Samuel was in the Temple because of the faith and devotion of his mother. Samuel was quick to listen because of the kindly training of Eli. And it was Eli who understood that God was calling Samuel, and told him what he needed to do. It’s a very different picture than the kind of mountaintop encounter we often imagine, just me and God. It’s much more complicated. It’s a little messier, maybe, than we might have imagined, a little more ragged and non-linear. But in the end it was indeed God standing at the foot of the little boy’s bed, and in that moment Samuel heard God for the first time. “And as Samuel grew up,” we read, “the Lord was with him and let none of his words fall to the ground. And all Israel from Dan to Beer-sheba knew that Samuel was a trustworthy prophet of the Lord.”

The story of Nathanael was another story about God’s calling. And again, it wasn’t a lone mountaintop experience. It was his friend, Philip, who brought Nathanael to see Jesus – and even then, he really wasn’t expecting to be impressed. “Can anything good come from Nazareth?”

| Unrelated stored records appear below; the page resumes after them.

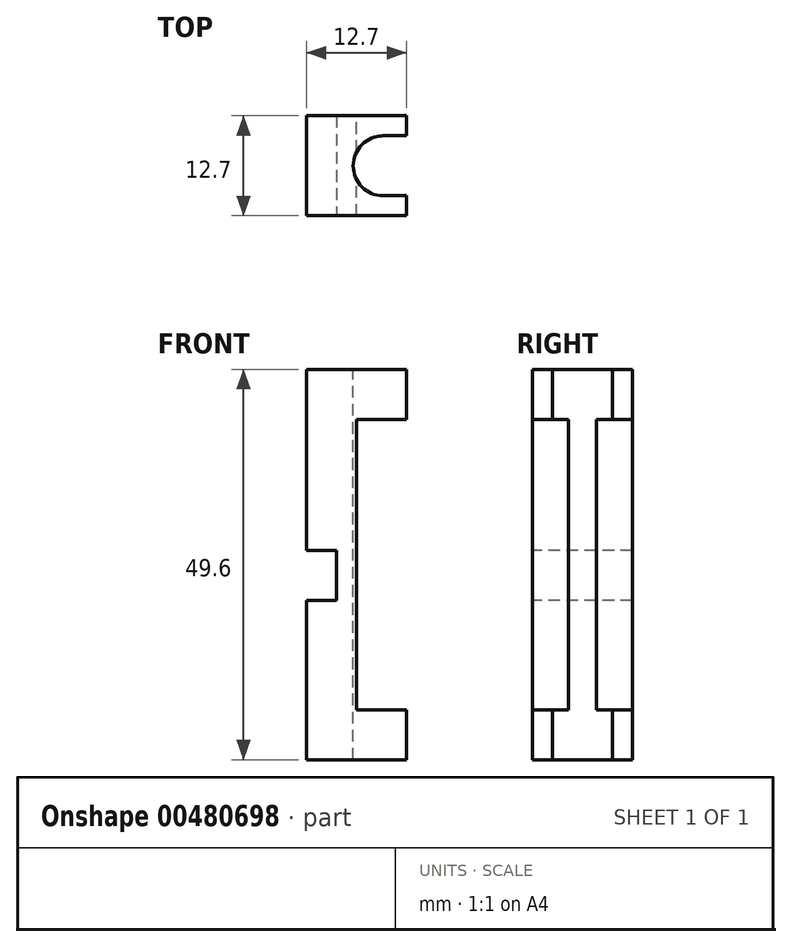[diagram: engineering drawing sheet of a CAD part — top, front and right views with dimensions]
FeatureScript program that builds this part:
annotation { "Feature Type Name" : "Feature", "Feature Type Description" : "" }
export const myFeature = defineFeature(function(context is Context, id is Id, definition is map)
    precondition{}
    {
        {
            var Q0;
            Q0=qCreatedBy(makeId("Front.planeOp"),FACE);
            var sketch = newSketch(context, id + "F0", { "sketchPlane" : qUnion([Q0])});
            skLineSegment(sketch, "E0.bottom", {"start": v(-21.97, -16.87) * mm, "end": v(-15.62, -16.87) * mm});
            skLineSegment(sketch, "E0.top", {"start": v(-21.97, 32.73) * mm, "end": v(-15.62, 32.73) * mm});
            skLineSegment(sketch, "E0.left", {"start": v(-21.97, -16.87) * mm, "end": v(-21.97, 32.73) * mm});
            skLineSegment(sketch, "E0.right", {"start": v(-15.62, -16.87) * mm, "end": v(-15.62, 32.73) * mm});
            skLineSegment(sketch, "E1", {"start": v(-15.62, 26.38) * mm, "end": v(-9.27, 26.38) * mm});
            skLineSegment(sketch, "E2", {"start": v(-9.27, 26.38) * mm, "end": v(-9.27, 32.73) * mm});
            skLineSegment(sketch, "E3", {"start": v(-9.27, 32.73) * mm, "end": v(-15.62, 32.73) * mm});
            skLineSegment(sketch, "E4", {"start": v(-15.62, -16.87) * mm, "end": v(-9.27, -16.87) * mm});
            skLineSegment(sketch, "E5", {"start": v(-9.27, -16.87) * mm, "end": v(-9.27, -10.52) * mm});
            skLineSegment(sketch, "E6", {"start": v(-9.27, -10.52) * mm, "end": v(-15.62, -10.52) * mm});
            skSolve(sketch);
        }
        {
            var Q0;
            Q0 = qSketchRegion(id + "F0", true);
            extrude(context, id + "F1", {"entities" : qUnion([Q0]), "depth" : 12.7 * mm, "offsetDistance" : 25.4 * mm});
        }
        {
            var Q0;
            Q0=makeQuery(id+"F1.opExtrude","SWEPT_FACE",FACE,{"disambiguationData":[OSD([sQuery(id+"F0.wireOp",EDGE,"E0.top"),sQuery(id+"F0.wireOp",EDGE,"E3")])]});
            var sketch = newSketch(context, id + "F2", { "sketchPlane" : qUnion([Q0])});
            skLineSegment(sketch, "E7.bottom", {"start": v(-9.27, -10.16) * mm, "end": v(-12.23, -10.16) * mm});
            skLineSegment(sketch, "E7.top", {"start": v(-9.27, -2.54) * mm, "end": v(-12.23, -2.54) * mm});
            skLineSegment(sketch, "E7.left", {"start": v(-9.27, -2.54) * mm, "end": v(-9.27, -10.16) * mm});
            skArc(sketch, "E8", {"start": v(-12.23, -10.16) * mm, "mid": v(-16.04, -6.35) * mm, "end": v(-12.23, -2.54) * mm});
            skSolve(sketch);
        }
        {
            var Q0;
            Q0 = qSketchRegion(id + "F2", true);
            extrude(context, id + "F3", {"entities" : qUnion([Q0]), "operationType" : NewBodyOperationType.REMOVE, "endBound" : BoundingType.THROUGH_ALL, "oppositeDirection" : true, "depth" : 25.4 * mm, "offsetDistance" : 25.4 * mm});
        }
        {
            var Q0;
            Q0=makeQuery(id+"F1.opExtrude","CAP_FACE",FACE,{"disambiguationData":[OSD([sQuery(id+"F0.wireOp",EDGE,"E0.bottom"),sQuery(id+"F0.wireOp",EDGE,"E0.top"),sQuery(id+"F0.wireOp",EDGE,"E0.left"),sQuery(id+"F0.wireOp",EDGE,"E0.right"),sQuery(id+"F0.wireOp",EDGE,"E1"),sQuery(id+"F0.wireOp",EDGE,"E2"),sQuery(id+"F0.wireOp",EDGE,"E3"),sQuery(id+"F0.wireOp",EDGE,"E4"),sQuery(id+"F0.wireOp",EDGE,"E5"),sQuery(id+"F0.wireOp",EDGE,"E6")])],"isStart":false});
            var sketch = newSketch(context, id + "F4", { "sketchPlane" : qUnion([Q0])});
            skLineSegment(sketch, "E9", {"start": v(-21.97, 9.7) * mm, "end": v(-18.16, 9.7) * mm});
            skLineSegment(sketch, "E10", {"start": v(-18.16, 9.7) * mm, "end": v(-18.16, 3.36) * mm});
            skLineSegment(sketch, "E11", {"start": v(-18.16, 3.36) * mm, "end": v(-21.97, 3.36) * mm});
            skLineSegment(sketch, "E12", {"start": v(-21.97, 3.36) * mm, "end": v(-21.97, 9.7) * mm});
            skSolve(sketch);
        }
        {
            var Q0;
            Q0 = qSketchRegion(id + "F4", true);
            extrude(context, id + "F5", {"entities" : qUnion([Q0]), "operationType" : NewBodyOperationType.REMOVE, "oppositeDirection" : true, "depth" : 25.4 * mm, "offsetDistance" : 25.4 * mm});
        }
    });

Except for knowing he was a friend of Philip, we really don’t know much of anything about Nathanael, except for this one all-important thing. We know that Nathanael was known by Jesus. Jesus knew what kind of a man Nathanael was. And Jesus knew something very particular about him – something that happened under a fig tree. John doesn’t give us any clue what it was – probably John didn’t know either. What mattered is that Jesus let Nathanael know that he was seen, that he was known, and that sudden realization that Jesus really knew him broke through all his skepticism and all his prejudice and all his self-assurance, until all Nathanael could do was worship. “Rabbi,” he said, “you are the Son of God! You are the King of Israel!”

The days ahead are going to be hard. I say that because the world is a hard place. I say that because most of us are growing older, and old age is not easy. I say that because our country and our world are being shaken by changes and uncertainties and divisions and violence and instabilities in ways that have not been seen before – not in our lifetimes, maybe never before. I believe the church is going to have to grow and change, to become something new, something more urgent, something more needed, than it has been. I don’t think faith is going to be something we can put on and off like a jacket or a piece of jewelry; in the days to come, I believe our faith is going to be the core of our existence, the pole-star of our lives.

Like the disciples on the night of their last supper with Jesus, we need to know now more than ever that we aren’t here, that we aren’t Christians or Episcopalians or members of St. Philip’s just because of our own choices. We are here because he chose us. We are here because we were called. Most of us didn’t have some kind of mountaintop experience. Most of us have heard the voice of God through other people, our mother or father, a teacher or a friend. For most of us, the way has been pretty ragged, maybe a little messy, definitely non-linear. But what we find now that we are here is that Jesus has been calling us all along. We find that he knows us, knows us completely, knows us better than we know ourselves. And that means that we belong, and that means that we are not alone, and that means that we don’t need to be afraid. Because the voice of the one who has called us is the voice of the one who tells us, “Be sure of this – I am with you always, even to the end of the world.”

In hard times – actually in all times – the choices we make are important. We know that. God didn’t create us to be robots; he formed us as creatures with hearts that feel our own feelings, and minds that think our own thoughts, and free wills that choose the right or the wrong. We will be held responsible for our thoughts and our actions. But the foundation of who we are, the solid, unshakable basis for all our hope and all our confidence is that we are his children, “born,” as John writes, “not of blood, nor of the will of the flesh, nor of the will of man, but of the will of God.” We love, because he loved us first. We are light and salt in a dark and hopeless world because he called us first. We know who we are because we are fully known by God. And we will stand, even in the hardest and darkest of times, because we are “the called according to his purpose”, and he is able and willing to make us stand.